Some have thought that unbelievers were being introduced here, since the words are so harsh and rough. But the connection of the words will not allow such an interpretation, for the prophet will affirm that as a result of their infirmities, they were made ashamed and acknowledged their faults.
But why then do they blame God? John Calvin put it just right. He said:
And indeed when they trace their sins to the wrath of God, they do not intend to free themselves from blame, or to set aside their guilt. But the prophet employs a mode of expression which is of frequent occurrence; for in the Scriptures it is frequently said that God drives men into error (2 Thess ii. 11); "gives them up to a reprobate mind," (Rom i. 28); and "hardens them." (Rom ix. 18). When believers speak in this manner, they do not intend to make God the author of error or of sin, as if they were innocent, or to free themselves from blame; but they look higher, and rather acknowledge that it is by their own fault that they are estranged from God and deprived of his Spirit, and that this is the reason why they are plunged into every kind of evil.
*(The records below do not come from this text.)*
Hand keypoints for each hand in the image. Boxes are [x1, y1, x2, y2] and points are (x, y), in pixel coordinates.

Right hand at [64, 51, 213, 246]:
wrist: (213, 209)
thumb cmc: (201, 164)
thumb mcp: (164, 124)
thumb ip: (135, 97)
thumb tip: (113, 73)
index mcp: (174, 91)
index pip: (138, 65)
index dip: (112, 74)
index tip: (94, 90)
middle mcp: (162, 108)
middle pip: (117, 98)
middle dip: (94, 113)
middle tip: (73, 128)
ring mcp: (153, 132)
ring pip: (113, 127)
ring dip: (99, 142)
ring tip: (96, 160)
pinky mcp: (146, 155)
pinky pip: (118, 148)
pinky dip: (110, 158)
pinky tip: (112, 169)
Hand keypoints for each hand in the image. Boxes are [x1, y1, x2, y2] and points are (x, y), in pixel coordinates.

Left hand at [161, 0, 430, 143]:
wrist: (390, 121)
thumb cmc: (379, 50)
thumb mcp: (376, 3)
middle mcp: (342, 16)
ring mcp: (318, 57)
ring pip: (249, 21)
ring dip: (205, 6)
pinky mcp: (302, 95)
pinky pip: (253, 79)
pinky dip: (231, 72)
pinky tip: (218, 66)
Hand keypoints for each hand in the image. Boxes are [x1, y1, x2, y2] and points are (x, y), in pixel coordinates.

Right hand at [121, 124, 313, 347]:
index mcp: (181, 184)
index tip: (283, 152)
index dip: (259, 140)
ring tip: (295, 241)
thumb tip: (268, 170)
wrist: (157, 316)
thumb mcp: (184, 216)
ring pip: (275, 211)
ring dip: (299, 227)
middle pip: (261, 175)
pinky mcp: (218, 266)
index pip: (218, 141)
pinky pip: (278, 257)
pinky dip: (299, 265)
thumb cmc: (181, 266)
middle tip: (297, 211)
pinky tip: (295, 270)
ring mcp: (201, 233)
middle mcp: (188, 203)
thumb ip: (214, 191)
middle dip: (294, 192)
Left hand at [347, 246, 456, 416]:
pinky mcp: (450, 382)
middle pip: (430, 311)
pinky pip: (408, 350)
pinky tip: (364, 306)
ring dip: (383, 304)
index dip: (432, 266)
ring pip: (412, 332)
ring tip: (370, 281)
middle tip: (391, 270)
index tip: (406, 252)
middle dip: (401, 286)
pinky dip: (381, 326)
Those who say that God leads us into error by privation, that is, by depriving us of his Spirit, do not perceive the actual design; for God himself is said to harden and to blind, when he gives up men to be blinded by Satan, who is the minister and executioner of his wrath. Without this, we would be exposed to the rage of Satan; but, since he can do nothing without the command of God, to whose dominion he is subject, there is no impropriety in saying that God is the author of blinding and hardening, as Scripture also affirms in many passages (Rom ix. 18). And yet it cannot be said or declared that God is the author of sin, because he punishes the ingratitude of men by blinding them in this manner.
John Calvin, Calvin's Commentaries, vol. 3, Isaiah (Grand Rapids, Mich.: Associated Publishers and Authors Inc., n.d.), pp. 843-44.